Some cars are able to use DC Fast Charging, which gets a battery to an 80 percent charge in less than half an hour. This has the potential to reshape how Americans do long-distance drives. You could go for, say, 200 miles or so, then stop at a highway oasis with fast-charging stations and amenities. Stretch your legs, check your email, get a coffee, use the bathroom, let the dog out. Then back in the car for the next 200 miles. Rather than being a hassle, that sounds pleasant.

Is It Really Green?

As much as almost anything manufactured in this world, yes, electric vehicles are green. Car makers know that the early adopters for this technology are ecologically conscious, so they make the effort to go a bit further with things like soy-based seat foam, recycled upholstery material, and other greener choices. Plus there’s that whole thing about not drilling for oil, and not shipping that oil around the world, and not burning it on the daily and sending particulates into the air. You know, that part.

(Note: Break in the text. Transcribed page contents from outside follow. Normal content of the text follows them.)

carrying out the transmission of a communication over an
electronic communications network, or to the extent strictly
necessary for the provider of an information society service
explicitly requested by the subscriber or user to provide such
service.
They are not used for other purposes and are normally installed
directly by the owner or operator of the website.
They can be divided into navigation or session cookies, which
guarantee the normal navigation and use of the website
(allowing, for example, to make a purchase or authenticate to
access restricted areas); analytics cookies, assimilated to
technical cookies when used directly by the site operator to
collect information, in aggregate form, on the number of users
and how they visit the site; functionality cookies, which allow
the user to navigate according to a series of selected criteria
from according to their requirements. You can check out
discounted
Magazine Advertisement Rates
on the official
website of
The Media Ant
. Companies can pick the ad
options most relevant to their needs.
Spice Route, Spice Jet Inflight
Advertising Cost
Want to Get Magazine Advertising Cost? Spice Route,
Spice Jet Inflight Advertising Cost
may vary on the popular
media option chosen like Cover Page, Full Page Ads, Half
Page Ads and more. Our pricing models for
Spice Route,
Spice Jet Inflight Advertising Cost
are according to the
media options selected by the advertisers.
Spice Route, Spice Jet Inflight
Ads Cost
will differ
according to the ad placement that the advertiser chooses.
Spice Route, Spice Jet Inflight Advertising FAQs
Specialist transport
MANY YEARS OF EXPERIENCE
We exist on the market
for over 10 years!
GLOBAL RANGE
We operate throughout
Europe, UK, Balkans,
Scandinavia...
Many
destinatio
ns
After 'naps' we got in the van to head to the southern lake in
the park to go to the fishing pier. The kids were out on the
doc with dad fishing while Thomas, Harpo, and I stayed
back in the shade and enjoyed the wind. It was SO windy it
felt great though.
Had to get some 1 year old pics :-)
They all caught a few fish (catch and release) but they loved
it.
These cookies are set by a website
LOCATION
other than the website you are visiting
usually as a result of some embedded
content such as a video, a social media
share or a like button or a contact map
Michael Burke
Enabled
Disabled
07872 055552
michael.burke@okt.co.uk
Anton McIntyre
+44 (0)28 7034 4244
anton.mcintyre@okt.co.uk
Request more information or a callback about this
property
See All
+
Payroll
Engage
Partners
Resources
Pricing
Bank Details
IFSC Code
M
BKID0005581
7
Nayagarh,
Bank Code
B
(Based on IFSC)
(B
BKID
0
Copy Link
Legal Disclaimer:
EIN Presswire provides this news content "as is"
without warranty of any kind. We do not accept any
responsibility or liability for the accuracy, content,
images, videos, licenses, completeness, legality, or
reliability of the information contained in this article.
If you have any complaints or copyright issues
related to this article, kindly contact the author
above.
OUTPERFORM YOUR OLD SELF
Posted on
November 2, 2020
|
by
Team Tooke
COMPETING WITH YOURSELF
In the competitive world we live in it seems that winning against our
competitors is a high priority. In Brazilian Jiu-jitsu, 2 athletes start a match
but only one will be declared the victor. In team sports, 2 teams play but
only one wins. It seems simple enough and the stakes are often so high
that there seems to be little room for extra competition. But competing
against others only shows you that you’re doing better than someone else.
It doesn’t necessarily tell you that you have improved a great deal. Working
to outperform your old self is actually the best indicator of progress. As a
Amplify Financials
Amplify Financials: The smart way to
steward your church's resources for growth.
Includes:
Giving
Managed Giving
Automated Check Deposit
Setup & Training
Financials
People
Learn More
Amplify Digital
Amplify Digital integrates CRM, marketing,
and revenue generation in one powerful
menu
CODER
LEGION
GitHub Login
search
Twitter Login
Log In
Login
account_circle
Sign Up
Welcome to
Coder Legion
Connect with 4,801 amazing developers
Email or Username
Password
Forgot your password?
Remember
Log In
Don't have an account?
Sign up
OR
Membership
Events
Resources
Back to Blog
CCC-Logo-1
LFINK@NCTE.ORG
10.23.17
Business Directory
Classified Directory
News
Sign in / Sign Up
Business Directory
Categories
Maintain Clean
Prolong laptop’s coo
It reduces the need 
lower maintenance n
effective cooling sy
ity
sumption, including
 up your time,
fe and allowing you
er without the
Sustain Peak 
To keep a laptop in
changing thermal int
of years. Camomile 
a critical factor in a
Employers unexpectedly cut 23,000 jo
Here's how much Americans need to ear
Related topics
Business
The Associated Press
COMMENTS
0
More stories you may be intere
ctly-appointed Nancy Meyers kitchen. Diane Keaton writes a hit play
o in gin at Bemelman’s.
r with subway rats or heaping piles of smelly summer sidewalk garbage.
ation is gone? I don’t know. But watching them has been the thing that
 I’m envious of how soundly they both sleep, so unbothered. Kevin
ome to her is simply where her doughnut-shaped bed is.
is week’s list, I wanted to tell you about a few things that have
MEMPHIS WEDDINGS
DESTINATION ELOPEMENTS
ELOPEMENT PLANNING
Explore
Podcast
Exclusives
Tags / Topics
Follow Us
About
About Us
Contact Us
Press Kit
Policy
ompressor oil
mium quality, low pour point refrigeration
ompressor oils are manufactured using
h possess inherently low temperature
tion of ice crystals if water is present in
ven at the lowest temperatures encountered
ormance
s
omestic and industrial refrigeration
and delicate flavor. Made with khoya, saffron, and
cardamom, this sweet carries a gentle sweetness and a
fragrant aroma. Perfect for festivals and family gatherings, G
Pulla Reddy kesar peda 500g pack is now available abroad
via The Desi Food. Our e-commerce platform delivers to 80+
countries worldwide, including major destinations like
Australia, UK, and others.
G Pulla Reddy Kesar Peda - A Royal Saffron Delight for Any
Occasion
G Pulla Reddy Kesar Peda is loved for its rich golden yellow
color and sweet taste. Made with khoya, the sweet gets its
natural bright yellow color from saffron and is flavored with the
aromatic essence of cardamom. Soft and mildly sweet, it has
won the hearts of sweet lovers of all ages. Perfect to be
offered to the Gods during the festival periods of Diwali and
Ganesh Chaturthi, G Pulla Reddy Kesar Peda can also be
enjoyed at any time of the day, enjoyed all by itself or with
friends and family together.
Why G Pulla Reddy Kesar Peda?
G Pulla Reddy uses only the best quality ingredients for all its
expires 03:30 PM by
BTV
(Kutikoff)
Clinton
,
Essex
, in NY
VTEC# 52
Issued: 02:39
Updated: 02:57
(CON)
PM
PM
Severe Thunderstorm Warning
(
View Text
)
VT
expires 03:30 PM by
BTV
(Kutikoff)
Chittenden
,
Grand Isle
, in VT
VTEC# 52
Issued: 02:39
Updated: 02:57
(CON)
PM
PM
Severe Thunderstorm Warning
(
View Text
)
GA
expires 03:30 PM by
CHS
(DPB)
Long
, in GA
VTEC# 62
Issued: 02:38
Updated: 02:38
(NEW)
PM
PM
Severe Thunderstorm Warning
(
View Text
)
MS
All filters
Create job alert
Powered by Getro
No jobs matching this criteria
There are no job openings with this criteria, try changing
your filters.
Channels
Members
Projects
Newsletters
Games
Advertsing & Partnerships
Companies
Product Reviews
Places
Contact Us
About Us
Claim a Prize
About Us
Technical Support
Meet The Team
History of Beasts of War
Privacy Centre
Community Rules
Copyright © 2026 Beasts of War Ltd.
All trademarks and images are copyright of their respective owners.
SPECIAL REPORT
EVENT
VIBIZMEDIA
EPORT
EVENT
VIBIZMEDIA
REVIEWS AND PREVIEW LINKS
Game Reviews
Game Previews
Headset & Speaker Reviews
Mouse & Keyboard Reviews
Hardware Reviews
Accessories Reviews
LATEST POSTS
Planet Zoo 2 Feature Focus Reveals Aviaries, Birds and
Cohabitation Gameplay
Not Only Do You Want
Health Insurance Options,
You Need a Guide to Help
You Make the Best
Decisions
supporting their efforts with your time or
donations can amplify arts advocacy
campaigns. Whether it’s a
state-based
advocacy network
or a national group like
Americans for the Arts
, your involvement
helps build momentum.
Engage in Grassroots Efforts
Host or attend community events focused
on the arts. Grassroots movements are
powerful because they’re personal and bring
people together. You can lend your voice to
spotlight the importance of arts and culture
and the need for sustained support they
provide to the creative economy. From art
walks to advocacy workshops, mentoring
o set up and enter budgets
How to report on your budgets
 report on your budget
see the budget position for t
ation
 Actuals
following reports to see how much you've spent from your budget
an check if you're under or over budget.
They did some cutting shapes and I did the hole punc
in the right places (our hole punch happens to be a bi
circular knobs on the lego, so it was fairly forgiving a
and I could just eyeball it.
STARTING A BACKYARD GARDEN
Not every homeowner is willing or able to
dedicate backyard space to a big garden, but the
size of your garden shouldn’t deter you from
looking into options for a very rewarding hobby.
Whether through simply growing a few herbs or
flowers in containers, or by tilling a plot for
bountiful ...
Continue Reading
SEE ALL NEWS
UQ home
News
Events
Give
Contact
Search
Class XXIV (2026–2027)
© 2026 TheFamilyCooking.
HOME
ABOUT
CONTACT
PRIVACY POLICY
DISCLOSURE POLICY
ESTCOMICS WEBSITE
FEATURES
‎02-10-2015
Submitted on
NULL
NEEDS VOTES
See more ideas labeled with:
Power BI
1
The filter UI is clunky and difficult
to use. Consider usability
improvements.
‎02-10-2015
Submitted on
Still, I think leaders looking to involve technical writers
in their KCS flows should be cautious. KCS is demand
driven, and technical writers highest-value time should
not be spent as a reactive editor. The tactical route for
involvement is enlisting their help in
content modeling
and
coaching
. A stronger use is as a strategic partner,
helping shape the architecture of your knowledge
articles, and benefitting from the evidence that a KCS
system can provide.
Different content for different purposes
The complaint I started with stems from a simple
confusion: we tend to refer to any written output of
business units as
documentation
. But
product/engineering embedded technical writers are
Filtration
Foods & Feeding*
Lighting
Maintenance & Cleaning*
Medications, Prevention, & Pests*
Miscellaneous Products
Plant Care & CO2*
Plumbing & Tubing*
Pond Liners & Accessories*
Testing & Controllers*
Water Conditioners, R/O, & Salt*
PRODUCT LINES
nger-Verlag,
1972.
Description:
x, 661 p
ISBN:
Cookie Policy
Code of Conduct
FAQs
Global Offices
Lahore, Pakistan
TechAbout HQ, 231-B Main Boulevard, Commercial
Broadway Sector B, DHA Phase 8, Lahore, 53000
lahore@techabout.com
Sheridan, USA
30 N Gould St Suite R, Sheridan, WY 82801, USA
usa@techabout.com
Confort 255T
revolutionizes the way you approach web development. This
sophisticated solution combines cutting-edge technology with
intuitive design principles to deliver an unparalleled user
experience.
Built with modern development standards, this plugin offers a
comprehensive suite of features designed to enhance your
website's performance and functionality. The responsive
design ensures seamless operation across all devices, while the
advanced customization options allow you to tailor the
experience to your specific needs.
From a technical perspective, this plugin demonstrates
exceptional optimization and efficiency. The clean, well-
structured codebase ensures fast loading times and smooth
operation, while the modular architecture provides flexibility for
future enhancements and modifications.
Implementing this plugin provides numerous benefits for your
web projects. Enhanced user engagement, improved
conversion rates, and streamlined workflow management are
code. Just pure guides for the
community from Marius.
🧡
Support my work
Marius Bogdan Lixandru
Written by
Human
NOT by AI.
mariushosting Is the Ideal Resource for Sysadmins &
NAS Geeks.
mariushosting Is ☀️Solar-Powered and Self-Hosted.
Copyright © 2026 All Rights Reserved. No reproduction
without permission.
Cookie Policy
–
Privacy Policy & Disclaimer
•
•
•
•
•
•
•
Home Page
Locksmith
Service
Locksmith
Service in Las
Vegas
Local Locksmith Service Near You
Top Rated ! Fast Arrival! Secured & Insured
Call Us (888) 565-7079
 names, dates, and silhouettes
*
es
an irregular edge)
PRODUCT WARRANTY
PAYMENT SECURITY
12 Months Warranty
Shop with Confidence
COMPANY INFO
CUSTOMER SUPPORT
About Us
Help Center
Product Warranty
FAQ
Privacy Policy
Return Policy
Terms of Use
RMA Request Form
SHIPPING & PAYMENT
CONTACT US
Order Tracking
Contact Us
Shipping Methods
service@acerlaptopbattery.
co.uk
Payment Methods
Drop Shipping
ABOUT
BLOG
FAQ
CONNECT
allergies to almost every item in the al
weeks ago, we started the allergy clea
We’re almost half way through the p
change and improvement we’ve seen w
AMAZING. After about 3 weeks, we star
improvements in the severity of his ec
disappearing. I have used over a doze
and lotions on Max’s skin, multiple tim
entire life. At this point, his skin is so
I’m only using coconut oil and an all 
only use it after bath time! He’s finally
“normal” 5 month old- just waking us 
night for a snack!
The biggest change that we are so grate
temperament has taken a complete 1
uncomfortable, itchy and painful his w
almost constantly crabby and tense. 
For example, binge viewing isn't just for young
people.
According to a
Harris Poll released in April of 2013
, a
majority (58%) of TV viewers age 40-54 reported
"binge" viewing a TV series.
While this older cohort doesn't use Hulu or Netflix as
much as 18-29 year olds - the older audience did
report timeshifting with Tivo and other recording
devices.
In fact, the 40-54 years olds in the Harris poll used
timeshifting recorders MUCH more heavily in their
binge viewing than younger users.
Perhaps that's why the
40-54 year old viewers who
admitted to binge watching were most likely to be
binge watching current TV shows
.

There are two big hurdles to perfect greendom: the power source and the batteries. Where your power comes from will make a difference in how green your EV is. If you’re powering the charger with a solar array on the garage roof, you may hug as many trees as you like. Maybe someone will let you foster endangered tiger kittens for your troubles. But if your utility company draws its power from coal plants, you’re not doing the planet many favors.

Speaking of raping the earth for our insatiable energy needs, those lithium ion batteries aren’t made of magic and rainbows. They’re made of metals—lithium is right in the name—that are mined. Once you’re done with them, they need to be recycled, though there aren’t that many recycling facilities right now. Tesla will take back its batteries and recycle them itself, but most communities are struggling to get anything beyond glass recycled at the curb. Shipping the batteries off to be recycled is expensive and wasteful.

The benefits of electric vehicles so outweigh the political, environmental, and public health problems of gasoline and diesel, though, that Volvo announced it would only build electrified vehicles from 2019 forward. As of 2017, the entire countries of France and the United Kingdom will no longer sell gasoline or diesel vehicles as of 2040.